Recipes with similar ingredients: almond flour, icing sugar, the eggs

Recipe preparation:

  1. Heat the oven to 150 ° C and line 2 baking sheets parchment paper.
  2. Beat egg whites with dry egg whites in a froth, then slowly add sugar to them and beat until pulled out corollas will not form soft, barely stable peaks. It is very important not to kill the proteins. Mix ground almonds with sugar powder and add to beaten egg white in two doses (dough will turn out quite liquid).
  3. If you want to make colored pasta, then split the dough Between three bowls and in each mix a little dye. Fill three pastry bags with straight dough. nozzle, and squeeze onto a sheet of pasta 4 cm wide. on 2.5 cm apart. Let the pasta sit for 10-30 minutes, a “skin” should appear on them (pasta surface will become dull, and will no longer shine).
  4. Bake for about 10 minutes until pasta stop sticking to parchment paper if you lift them shoulder blade. Allow them to cool on the sheet before removing from it.

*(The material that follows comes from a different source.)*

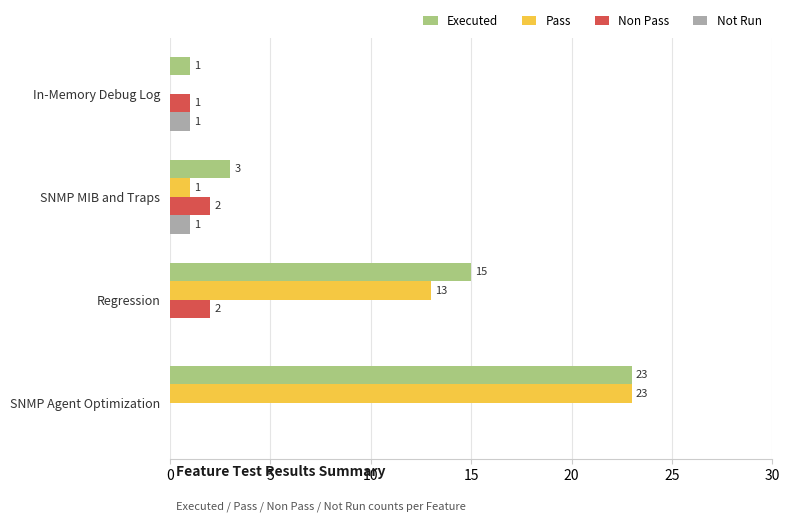

Which series changed the most between In-Memory Debug Log and SNMP Agent Optimization?

Pass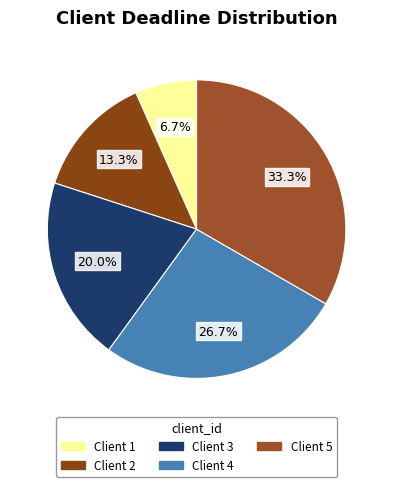

Does any single category account for the majority?

No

  5. In order to collect the cake, squeeze a little fudge or jam on the bottom side of one pasta and press down the bottom side another, gently press them together. Continue until combine all the pasta. Pasta can be stored for up to 3 days in airtight container. Note: Very fine ground almonds can found in grocery stores however if you fail buy it, then sift the regular ground almonds to get finer texture, and then measure, or another option – grind almonds with icing sugar in a coffee grinder.